Two incomes, can't afford child care: Let's potluck this to a better way
I did not have the intended response to the front-page article in the 'O' section of today's Oregonian. The writer meant for me to be sympathetic with the plight of the family depicted; two parents in what seemed a loving, functional marriage with two children under four. I think it was the way the writer approached the story, obvious scrabbling to paint a sad picture of a family left exhausted and strung out, juggling two jobs and only one car.
While I can relate to the stress of the enormous, far-too-dear cost of child care for young children, I came away from the article wishing to share my perspective as a mama of three boys, having drastically changed my work schedule in the past year; though I fear the chasm between the ways we look at life is great. The two parents are working alternate schedules; mom at Costco, dad in sales at a construction and industrial supply company. They pay for only about nine hours of day care a week, or $480 a month, and together make $64,000. They live in a two-bedroom, 800 square foot apartment somewhere in Tigard. No, their schedule doesn't allow for matinees, pedicures, or post-work beer with the guys. Yes, they're "trapped" with one parent, and the car, at work when it rains. The fun for the kids, according to the article: a walk to a toy store, cartoons on 'On Demand,' the shopping mall play area. [The article's writer explained the day she followed the family, it was raining, so they decided not to go to the park; there are parks close by, though the original article wasn't clear on that fact.]
I wish I could fix it for them. What's obvious at first is that we all need a better link to community; to friends who can share childcare providers or swap care for free; to people who can provide that post-work beer experience with the kids; to occasional potluck dinners so each night doesn't seem so harried and lonely. My life today is not perfect (far, far, far!) but thanks to my perspective I can see a number of choices that are worth re-thinking. The sidewalk-less suburb is just one; I know that prices don't vary much from the middle of my neighborhood in inner SE Portland to Tigard, giving the parents far more places to connect and allowing mom & dad to get rid of the car altogether, choosing Tri-Met or the bike for commuting. Then maybe one parent can quit or reduce hours, relieving the pressure and the exhaustion considerably.
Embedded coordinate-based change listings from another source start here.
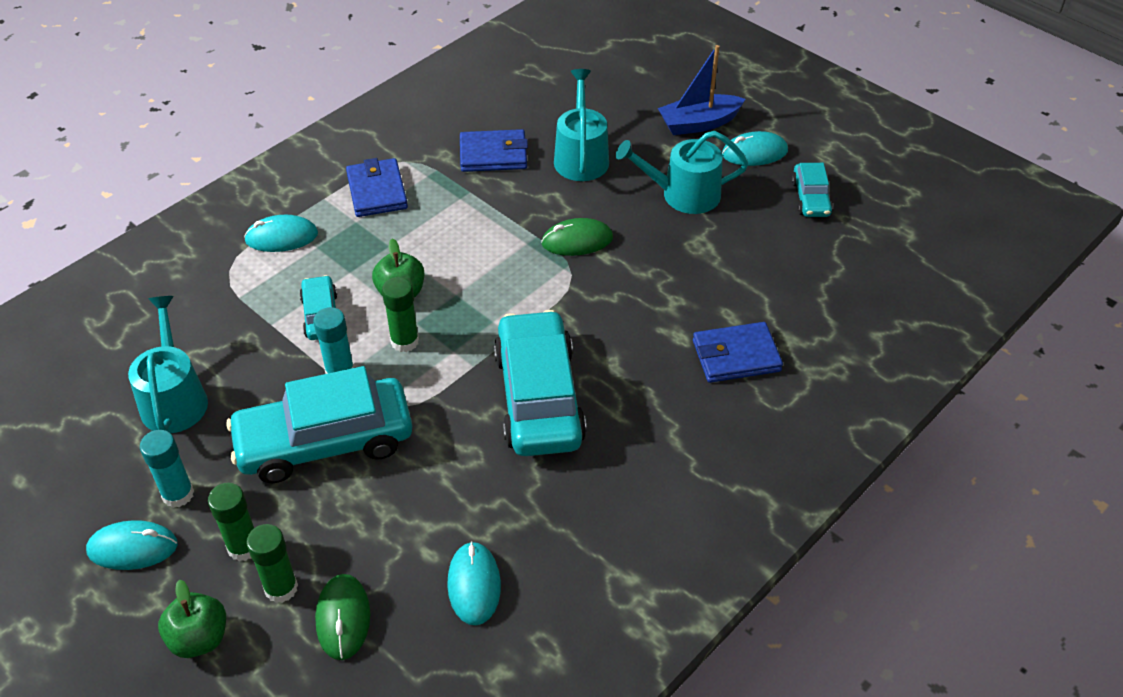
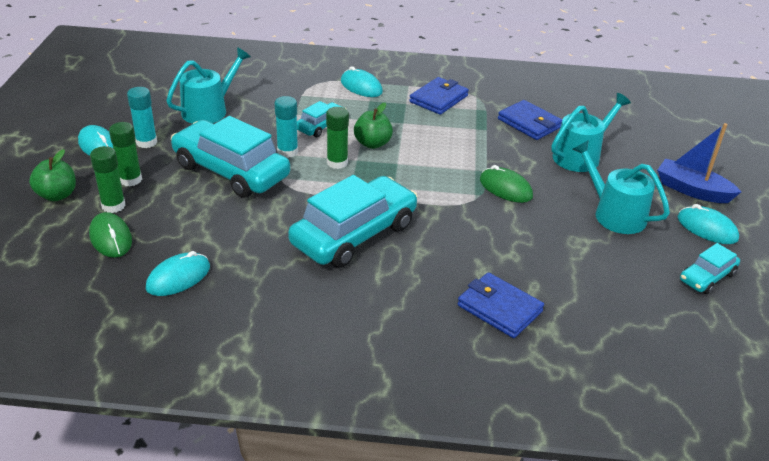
camera: 50 degrees right, 10 degrees down
(343, 618) = (111, 238): green mouse -> green mouse turned 75 degrees counterclockwise

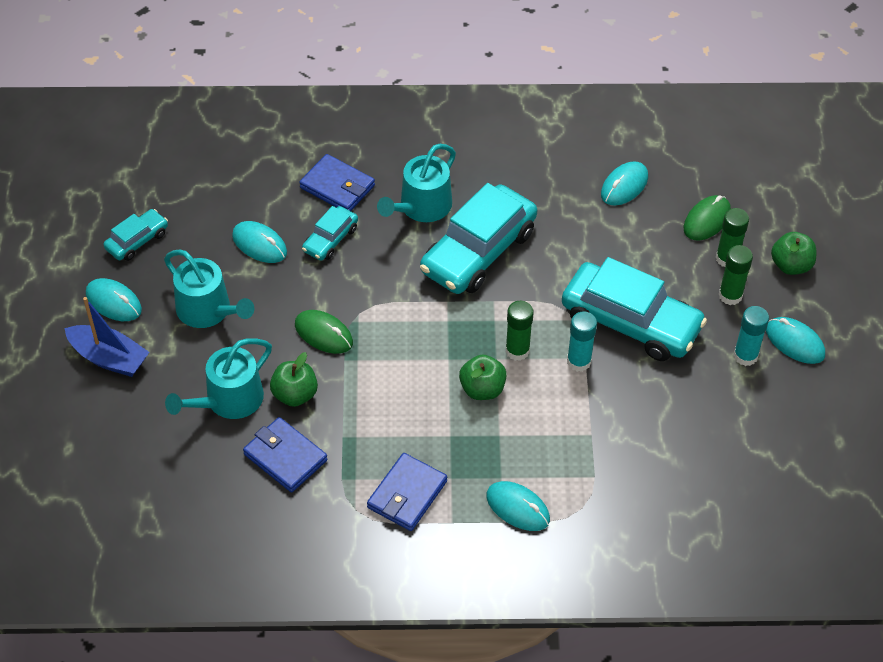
camera: 175 degrees right, 15 degrees up
(111, 238) = (706, 220): green mouse -> green mouse turned 75 degrees clockwise
(209, 110) = (701, 426): turquoise watering can -> turquoise watering can (421, 207)
(321, 126) = (551, 414): turquoise car -> turquoise car (330, 239)
(526, 154) = (295, 394): none -> green apple
(577, 261) = (259, 244): none -> turquoise mouse

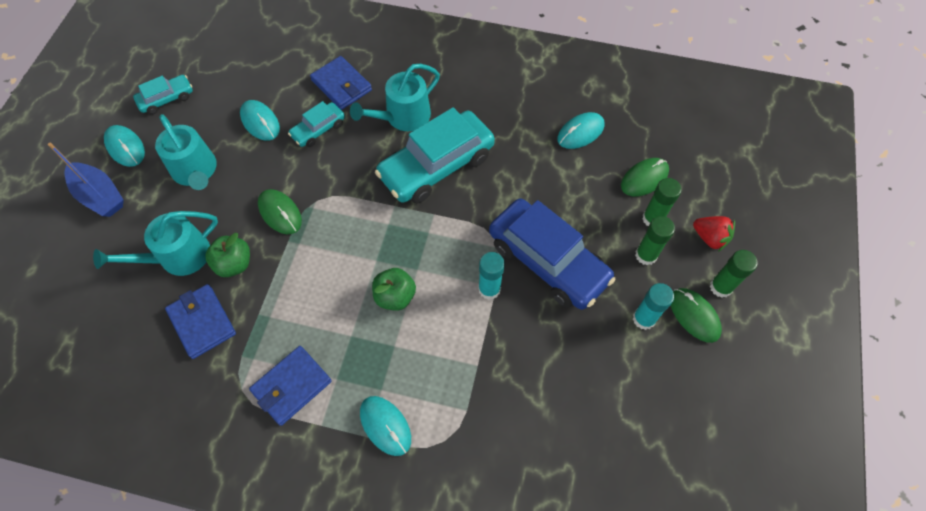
camera: 15 degrees right, 10 degrees up
(517, 350) = (438, 266): green glue stick -> green glue stick (720, 287)
(630, 322) = (547, 261): turquoise car -> blue car
(791, 265) = (710, 238): green apple -> red strawberry
(795, 342) = (694, 316): turquoise mouse -> green mouse

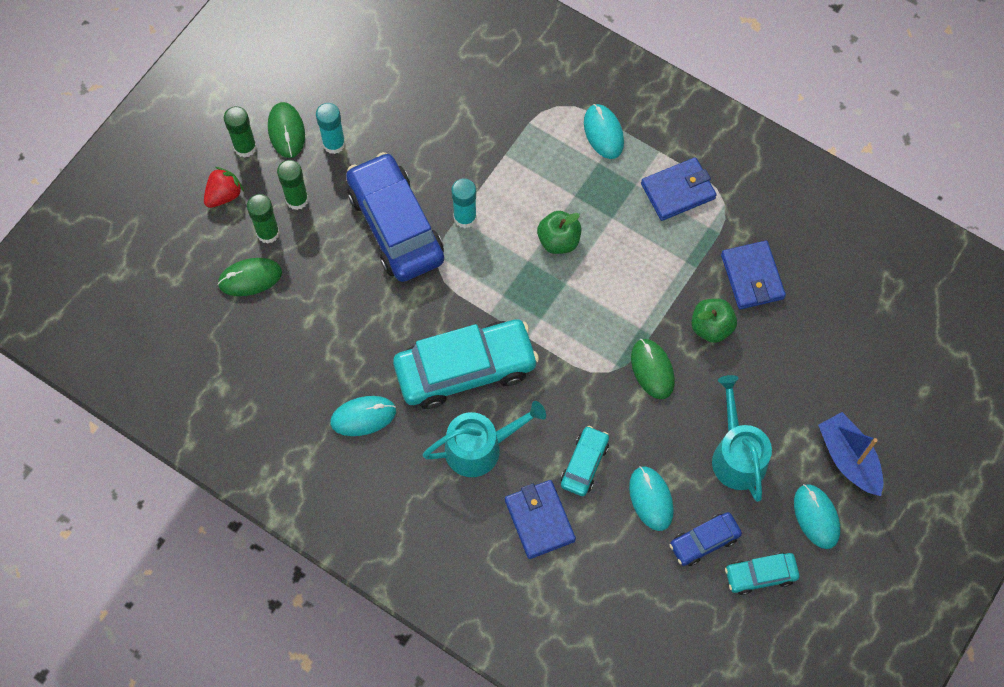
camera: 160 degrees left, 5 degrees up
(178, 256) = (768, 355): turquoise watering can -> none
(213, 107) = (704, 541): none -> blue car
(318, 129) = (584, 464): turquoise car -> turquoise car turned 45 degrees counterclockwise
(580, 132) = (287, 356): turquoise mouse -> turquoise mouse (363, 417)
(710, 238) = (224, 195): red strawberry -> red strawberry turned 75 degrees clockwise

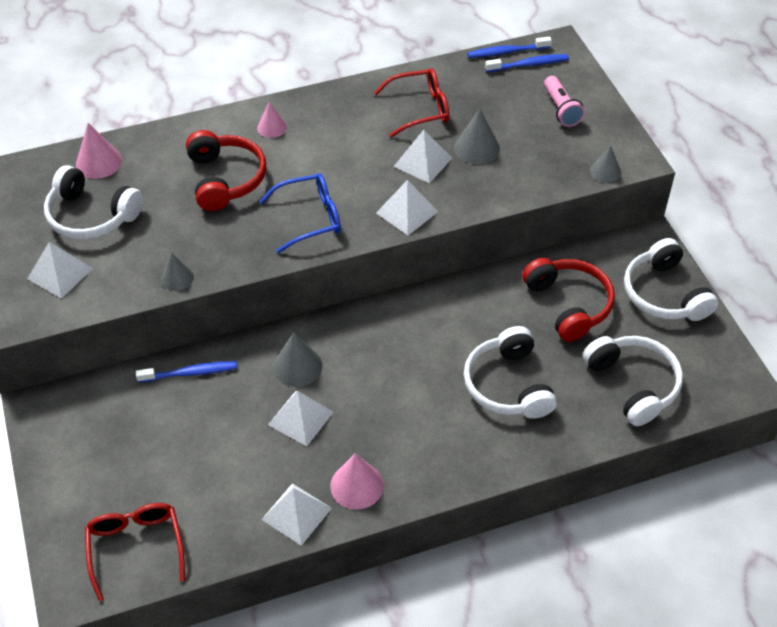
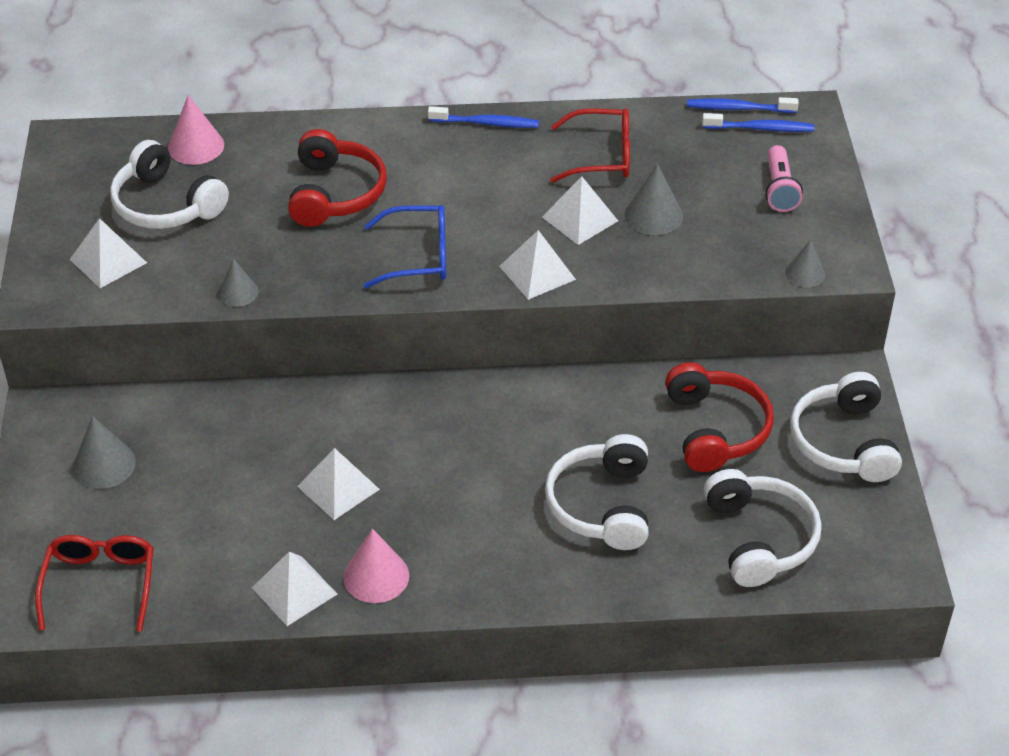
camera: 15 degrees right, 5 degrees down
(190, 373) = (229, 410): blue toothbrush -> blue toothbrush (486, 123)
(272, 127) = (412, 144): pink cone -> none
(297, 366) = (356, 429): grey cone -> grey cone (104, 464)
Harriet calls this concept "householding," and I'm a big fan. (After hearing from the writer who wrote the story, I deleted my comment about food.)
Instead of sitting here frustrated at how isolating, stressful and perhaps more expensive than necessary are the lives we're asked to sympathize with in the Sunday paper, I'll make a challenge. [And judging from the age of the photo illustrating this post, it's a challenge I need badly.] I'll make it easy, because frankly, sharing child care is enormous thing to think about on such a beautiful day. Invite someone over for a potluck dinner -- or invite yourself to their place, if they have more room to set plates and cups. Connect in a simple, relaxed and nonmaterial way. Spend as little money as possible; yes, a carrot and lentil chili and a big salad, with water or homemade iced tea to drink, is perfect. Skip the cartoons and toy stores. Talk about the best place in your neighborhood for nature walks. Make it a regular thing. Start the change small, and see what happens.